Roswell Rudd And Duck Baker Live
Live
Dot Time
This is one that broke late in 2021 that we’d be remiss to overlook. It is not often that one finds duets between trombone and fingerstyle guitar to begin with and considering that the trombonist is the late legendary Roswell Rudd along with the renowned finger stylist Duck Baker, this pairing merits attention. The recording, Live, fits well on these pages too because even though Rudd, for one, made his reputation mostly in avant-garde jazz, the major takeaway from these unearthed recordings, is some monstrous blues playing.
The stellar audio that makes up this vinyl set was recorded live at two performances from the great duo – tracks 1-2 and 6-8 were recorded at The Outpost in Albuquerque, NM in 2004 while tracks 3-5 and 9-10 were recorded at Tonic in New York City in 2002. This is the first time these recordings appear on record.
Baker describes his meeting with Rudd and the sessions as follows, “I got to know Roswell Rudd’s music as a teenager in the mid-1960s. He was on the very first free jazz record I ever heard, Archie Shepp’s Four For Trane, and shared front line duties on the incredible New York Art Quartet LP on ESP-Disk’. I followed his recording career as closely as I could from then on.” It was not until 1996 when Baker was doing research for his release Spinning Song: Duck Baker Plays the Music of Herbie Nichols that Baker and Rudd would connect. Baker remarks, “I was nervous about calling one the heroes of my youth for help, but Roswell demonstrated endless patience and the willingness to answer countless questions about Nichols, the musician and the man.”
Live has eight duets with two bonus tracks devoted mostly to the music of two pianists that each of the players find inspirational, Thelonious Monk and Herbie Nichols. Yet, as the above quote points out, Rudd was a dear friend of Nichols and often collaborated with him until Nichols’ untimely death from leukemia at just 44 years old. Rudd also met Monk when he first arrived in New York in the ‘50s and throughout his career demonstrated an uncanny ability to replicate Monk’s angular, unpredictable piano lines on the trombone. This album marks Rudd’s final foray into the land of Monk, as well as his last interpretation of the music of his former bandleader and friend, Herbie Nichols.

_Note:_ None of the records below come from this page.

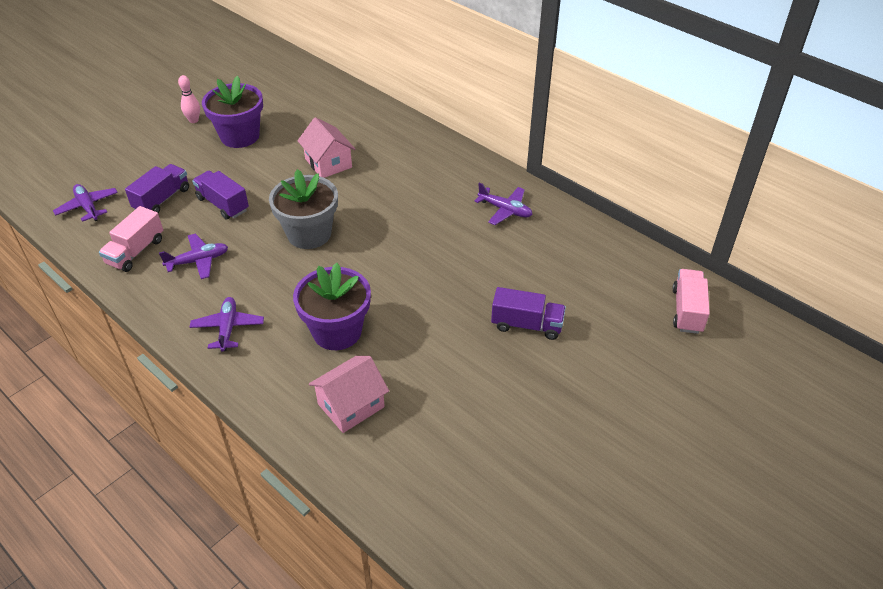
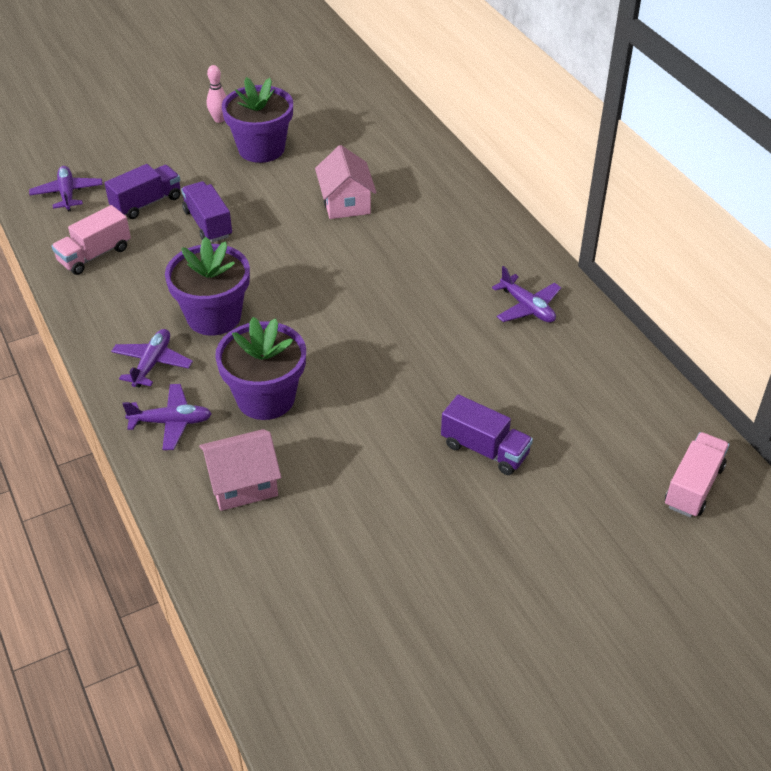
camera: 20 degrees right, 0 degrees up
purple plane [159,234,228,279] -> purple plane moved to [123,384,212,450]
grey flower pot [269,169,338,249] -> none
none -> purple flower pot [165,237,250,335]

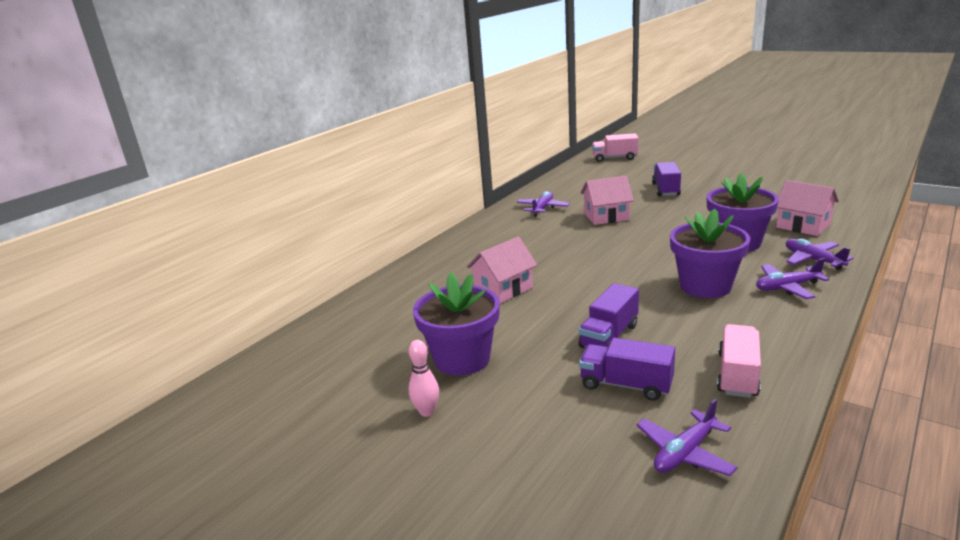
camera: 115 degrees left, 20 degrees down
pink truck [51,205,131,275] -> pink truck turned 90 degrees counterclockwise [717,324,761,398]
none -> pink house [581,176,634,225]

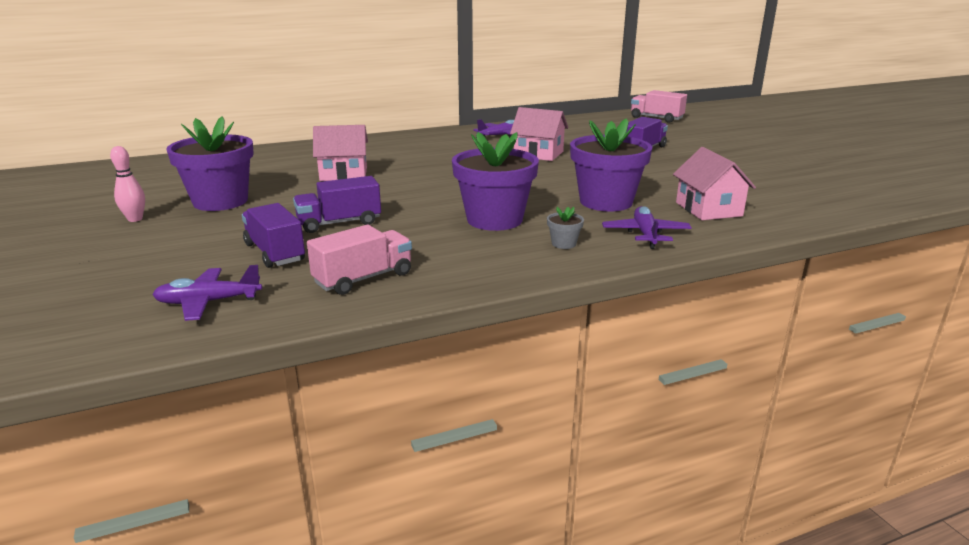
camera: 30 degrees right, 0 degrees up
purple plane [756,258,829,299] -> grey flower pot [547,207,584,249]

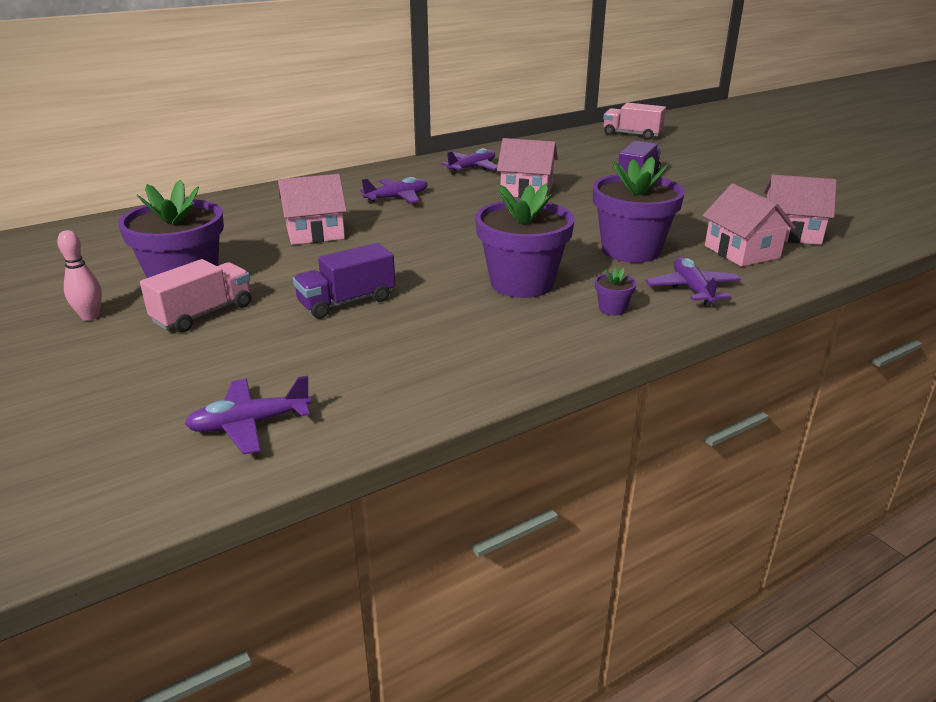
camera: 10 degrees left, 5 degrees up
purple truck [242,203,305,268] -> none
pink truck [307,225,412,295] -> pink truck moved to [140,259,251,332]
grey flower pot [547,207,584,249] -> purple flower pot [595,268,637,315]
none -> purple plane [360,177,428,204]
none -> pink house [763,175,837,245]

Baker’s thoughtful accompaniment act as the perfect complement to Rudd’s free-wheeling improvisation but the only quibble is that the guitar in many cases needs to be raised in the mix as the trombone dominates to the point where it just seems unfair at times. Understandably, Rudd, the elder, leads with Baker usually providing harmonic ‘call and response’-like reactions, perhaps best exemplified in “Melancholy People.” Maybe as he alludes to in this quote, Baker was slightly intimidated in the presence of the legend. – “The whole process was enormously challenging and exhilarating. I still remember how surprised I was when Roswell told the audience after we played one of our collage pieces that I was the only person who could do this with him. My reaction was “I can do this?” I’m still not sure about that, but I was one of many, many younger players who gained invaluable insights working with this great musical spirit. He connected us not only to the beginnings of free jazz but also, through the musicians he had known and worked with himself, to the beginnings of jazz.”
This is a singular recording worth seeking out for fans of jazz and blues alike. It may be the only pairing of its kind.